Le doute radical qu’il faut maintenir face au « mirage des sources », qui est pourtant tout ce dont nous disposons pour construire une interprétation des faits, est constitutif de l’éthique de la recherche. C’est pourquoi la critique du document est au fondement de la démarche des « sciences historiques » (histoire, philologie, histoire littéraire, histoire des arts etc.), et liée à leur processus d’institutionnalisation. En amont, la démonstration de la forgerie qu’est la Donation de Constantin par Lorenzo Valla en 1447 est considéré comme un acte fondateur de la critique textuelle moderne; en aval, le travail d’Étienne Chavaray, archiviste paléographe ayant expertisé en 1870 les faux élaborés par Vrain-Lucas, appelé également comme expert comme lors du second procès de Dreyfus où les « chartistes » ont donné la mesure de leurs compétences spécialisées, montre la constitution d’un véritable secteur professionnel. Mais l’intérêt du faux ne s’épuise pas dans la preuve de son inauthenticité. Dans une perspective renouvelée par l’étude des cultures matérielles, la forgerie se présente comme un document à part entière, objet d’un véritable travail dont on désire interroger les tenants et aboutissants à l’occasion de cette journée d’études.
Cette journée interrogera le faux comme un dispositif central dans les sociétés médiévales, en considérant sa fonction stratégique à l’intersection des relations de pouvoir et des relations de savoir. Matérialité, pragmatique et axiologie du faux sont les trois axes autour desquels s’articuleront les communications, dans une perspective ouverte sur l’ensemble des sciences humaines.
La journée est prévue le vendredi 13 juin et se déroulera à la Bibliothèque nationale de France (Paris), site François Mitterand, salle 70 (entrée Est). Il est possible de la suivre à distance en remplissant le formulaire de contact suivant : https://forms.gle/94kEsRRmVmF3my2f7
Programme :
09h Accueil
09h15 Ouverture de la journée par le comité d’organisation (Emma Belkacemi-Molinier, Seong Joon Hong, Tommaso Laganà, Max Parada).
Session 1 – La fabrique du faux
Sous la présidence de Sébastien Barret (IRHT/CNRS)
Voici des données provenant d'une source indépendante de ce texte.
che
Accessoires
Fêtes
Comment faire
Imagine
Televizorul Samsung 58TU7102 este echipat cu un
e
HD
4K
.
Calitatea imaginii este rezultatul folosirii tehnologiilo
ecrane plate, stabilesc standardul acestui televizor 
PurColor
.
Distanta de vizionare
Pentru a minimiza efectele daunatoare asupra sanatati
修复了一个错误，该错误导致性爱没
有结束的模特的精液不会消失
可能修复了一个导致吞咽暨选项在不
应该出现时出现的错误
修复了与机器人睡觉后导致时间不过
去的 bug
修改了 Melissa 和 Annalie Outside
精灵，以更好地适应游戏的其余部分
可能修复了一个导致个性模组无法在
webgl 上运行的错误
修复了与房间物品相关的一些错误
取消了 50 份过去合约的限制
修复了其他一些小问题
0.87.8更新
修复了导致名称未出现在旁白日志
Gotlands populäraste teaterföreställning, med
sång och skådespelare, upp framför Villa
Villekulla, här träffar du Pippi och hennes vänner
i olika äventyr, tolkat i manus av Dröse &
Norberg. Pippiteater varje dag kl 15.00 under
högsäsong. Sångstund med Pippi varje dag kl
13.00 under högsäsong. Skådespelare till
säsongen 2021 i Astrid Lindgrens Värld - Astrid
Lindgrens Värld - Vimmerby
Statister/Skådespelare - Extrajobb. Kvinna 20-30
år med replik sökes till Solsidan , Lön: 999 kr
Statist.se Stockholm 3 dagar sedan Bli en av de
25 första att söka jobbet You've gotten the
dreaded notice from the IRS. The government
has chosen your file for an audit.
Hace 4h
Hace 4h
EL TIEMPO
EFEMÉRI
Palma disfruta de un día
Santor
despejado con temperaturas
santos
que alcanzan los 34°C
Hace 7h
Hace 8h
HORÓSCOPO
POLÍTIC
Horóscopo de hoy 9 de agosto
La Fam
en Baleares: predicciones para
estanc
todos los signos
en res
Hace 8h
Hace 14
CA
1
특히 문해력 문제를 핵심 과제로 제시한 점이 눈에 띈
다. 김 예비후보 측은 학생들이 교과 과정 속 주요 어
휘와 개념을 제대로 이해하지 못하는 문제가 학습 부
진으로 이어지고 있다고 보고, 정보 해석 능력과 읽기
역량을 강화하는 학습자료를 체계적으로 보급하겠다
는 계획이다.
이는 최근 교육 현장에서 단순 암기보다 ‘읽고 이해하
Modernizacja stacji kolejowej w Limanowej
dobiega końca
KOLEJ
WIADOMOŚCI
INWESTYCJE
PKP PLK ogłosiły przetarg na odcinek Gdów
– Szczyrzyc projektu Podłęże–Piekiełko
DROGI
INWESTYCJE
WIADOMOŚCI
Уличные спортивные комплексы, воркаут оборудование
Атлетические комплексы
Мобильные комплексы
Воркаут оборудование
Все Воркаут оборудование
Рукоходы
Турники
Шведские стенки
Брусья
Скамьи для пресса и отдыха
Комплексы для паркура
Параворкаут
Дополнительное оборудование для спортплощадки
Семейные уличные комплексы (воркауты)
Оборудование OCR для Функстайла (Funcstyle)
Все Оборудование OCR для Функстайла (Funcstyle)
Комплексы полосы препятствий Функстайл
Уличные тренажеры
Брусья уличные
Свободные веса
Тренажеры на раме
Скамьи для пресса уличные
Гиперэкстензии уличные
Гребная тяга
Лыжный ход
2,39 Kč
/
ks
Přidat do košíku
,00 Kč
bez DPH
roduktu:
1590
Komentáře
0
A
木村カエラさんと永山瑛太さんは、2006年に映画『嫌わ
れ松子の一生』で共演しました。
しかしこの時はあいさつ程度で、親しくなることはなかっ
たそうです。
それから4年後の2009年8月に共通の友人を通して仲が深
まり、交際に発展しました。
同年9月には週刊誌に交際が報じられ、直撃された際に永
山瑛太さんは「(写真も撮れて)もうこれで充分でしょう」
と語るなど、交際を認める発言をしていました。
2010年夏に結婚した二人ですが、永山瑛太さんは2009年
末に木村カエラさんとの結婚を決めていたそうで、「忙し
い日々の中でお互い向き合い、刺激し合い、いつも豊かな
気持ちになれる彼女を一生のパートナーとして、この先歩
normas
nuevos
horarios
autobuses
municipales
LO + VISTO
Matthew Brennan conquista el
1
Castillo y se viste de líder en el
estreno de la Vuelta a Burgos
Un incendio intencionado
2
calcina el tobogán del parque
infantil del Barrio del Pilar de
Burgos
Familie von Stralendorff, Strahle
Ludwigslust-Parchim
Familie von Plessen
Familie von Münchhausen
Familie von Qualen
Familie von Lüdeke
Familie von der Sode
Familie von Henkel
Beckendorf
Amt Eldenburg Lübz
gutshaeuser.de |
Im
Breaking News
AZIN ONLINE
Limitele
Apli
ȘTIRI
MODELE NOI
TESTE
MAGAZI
09h35 Matthias Rozein (Université de Liège) – Quand le faux décrit l’authentique. Autour d’un privilège pontifical forgé à Saint-Gall au début du Xe siècle.
10h00 François Hermand (IRHT) – Traquer le faux au temps des rois maudits. L’expertise médiévale des fausses chartes de Robert d’Artois (1331).
10h35-10h50 : Pause café
Session 2 – Récits du faux
Sous la présidence de Frédérique Lachaud (Sorbonne Université)
10h50 Thibaut Lehuédé (Université de Bretagne Occidentale / EPHE) – Des preuves non recevables ? Le rapport au faux dans les discours sur l’identité des élites aristocratiques bretonnes de la fin du Moyen Âge.
11h15 Robin Moens (Université de Namur) – La vérité dans les faux : les exemples de quelques abbayes messines et lorraines.
12h : Pause
14h : Reprise des travaux
Session 3 – Juger le faux
Sous la présidence de Corinne Leveleux-Teixeira (Université d’Orléans / EPHE)
14h00 Valentin Potier (Université d’Orléans) – Lutter contre les parjures en justice. L’exemple du Fleta, traité juridique anglais 1290).
14h25 Cassandre Crespin (Sorbonne Université) – Le “vray crime de faulx en matieres d’Amours” dans la fiction judiciaire amoureuse eau XV siècle.
Session 4 – Consciences du faux
Sous la présidence du comité d’organisation
15h00 Marco Francescon (Università degli studi di Padova) – Mensonge littéraire et vérité allégorique : les enjeux de la fabula.
15h25 Emma Coutier (Sorbonne Université) – Une fiction de vérité : le faux-semblant démoniaque au XIIIe siècle.
16h00-16h15 : Pause café
Conférence de clôture
16h15 Pierre Couhault (Bibliothèque nationale de France) – Réinventer le Moyen-Âge : des faux modernes et de leurs risques.